TheMCPCompany: Creating General-purpose Agents with Task-specific Tools

Installation
Run this command in your terminal to add the MCP server to Claude Code.
Run in terminal:
Command
claude mcp add --transport stdio reza-esfandiarpoor-the-mcp-company docker run -i the-mcp-company/mcp-server:latest \
  --env PORT="8080" \
  --env MCP_API_KEY="your-api-key (if required)"

How to use

TheMCPCompany is a benchmark and MCP server framework for evaluating tool-calling agents across a wide set of REST APIs. It provides thousands of task-specific tools packaged as MCP servers that agents can call to interact with real-world services. The goal is to assess how well agents can discover, select, and compose tools to solve complex tasks without relying on browser-based interactions. To get started, run the MCP server container (e.g., via Docker) and then deploy or connect to the evaluation environment (OpenHands) and the agent runner. The repository references additional instructions for running TheAgentCompany tasks and Azure task setups, as well as a dedicated README for running MCP servers. The key capabilities you’ll find are tool retrieval, tool execution through REST endpoints, and ground-truth tool annotations used to evaluate agent accuracy and efficiency. Once the MCP server is up, you can query available tools, invoke them with structured prompts, and observe the results returned by each tool invocation to steer subsequent agent reasoning and actions.

How to install

Prerequisites:

  • Docker installed and running on your machine (or a compatible container runtime)
  • Git installed
  • Optional: access credentials if your MCP server image requires authentication

Steps:

  1. Clone the repository that hosts TheMCPCompany tools and evaluation setup (the MCP server assets referenced by the README).
  2. Authenticate to any required registries or services as documented in the repository (if applicable).
  3. Build or pull the MCP server image.
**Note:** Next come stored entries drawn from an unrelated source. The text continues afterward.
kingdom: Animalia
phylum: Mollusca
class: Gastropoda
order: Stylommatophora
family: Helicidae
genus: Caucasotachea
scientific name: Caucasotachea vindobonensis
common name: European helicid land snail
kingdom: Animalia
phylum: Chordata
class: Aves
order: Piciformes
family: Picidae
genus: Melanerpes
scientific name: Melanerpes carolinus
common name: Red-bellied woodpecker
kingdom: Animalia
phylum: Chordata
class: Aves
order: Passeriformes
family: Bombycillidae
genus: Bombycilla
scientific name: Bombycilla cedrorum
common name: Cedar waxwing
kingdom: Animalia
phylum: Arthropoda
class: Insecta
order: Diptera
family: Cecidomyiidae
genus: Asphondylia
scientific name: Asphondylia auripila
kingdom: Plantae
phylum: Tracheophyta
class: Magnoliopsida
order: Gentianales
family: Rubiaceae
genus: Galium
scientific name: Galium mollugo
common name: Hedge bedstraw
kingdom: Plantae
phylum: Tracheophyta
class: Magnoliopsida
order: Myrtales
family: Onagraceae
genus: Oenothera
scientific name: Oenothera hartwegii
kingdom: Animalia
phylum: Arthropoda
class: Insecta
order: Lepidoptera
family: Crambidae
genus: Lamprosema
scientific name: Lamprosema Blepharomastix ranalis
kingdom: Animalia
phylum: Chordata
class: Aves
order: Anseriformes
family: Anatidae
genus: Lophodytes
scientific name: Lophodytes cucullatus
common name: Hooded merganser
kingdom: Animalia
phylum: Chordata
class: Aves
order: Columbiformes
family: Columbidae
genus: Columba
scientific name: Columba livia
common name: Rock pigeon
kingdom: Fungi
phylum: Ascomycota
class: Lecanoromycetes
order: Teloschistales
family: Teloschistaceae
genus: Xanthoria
If using Docker as suggested, you can pull the prebuilt image or build from a provided Dockerfile:
    • docker pull the-mcp-company/mcp-server:latest
    • or, if you have a Dockerfile, run: docker build -t the-mcp-company/mcp-server:latest .
  4. Run the MCP server container with required environment variables (PORT, API keys, etc.). Example:
    • docker run -i -p 8080:8080 -e MCP_API_KEY=your-api-key the-mcp-company/mcp-server:latest
  5. Verify the server is reachable at the configured port (e.g., http://localhost:8080).
  6. Follow any additional setup steps described in the repository for connecting agents and evaluation tools (OpenHands, mcp_servers README, and Azure task setup if needed).

Additional notes

Notes and tips:

  • The MCP server exposes a large set of task-specific tools. Tool retrieval performance depends on the underlying indexing and querying strategy used by the server; ensure your agent is configured to query and filter through relevant tools efficiently.
  • If you encounter connectivity issues, check container networking, port mappings, and environment variable names (e.g., MCP_API_KEY, PORT).
  • Use the provided OpenHands and evaluation harnesses to run end-to-end experiments and compare agent performance against ground-truth tools.
  • Review the mcp_servers/README.md and OpenHands/README.md in the repository for exact commands and dependencies tailored to this project.
  • If you need to customize tool discovery or add new REST-based tools, you’ll typically extend the MCP server configuration with new tool endpoints and update the tool catalog accordingly.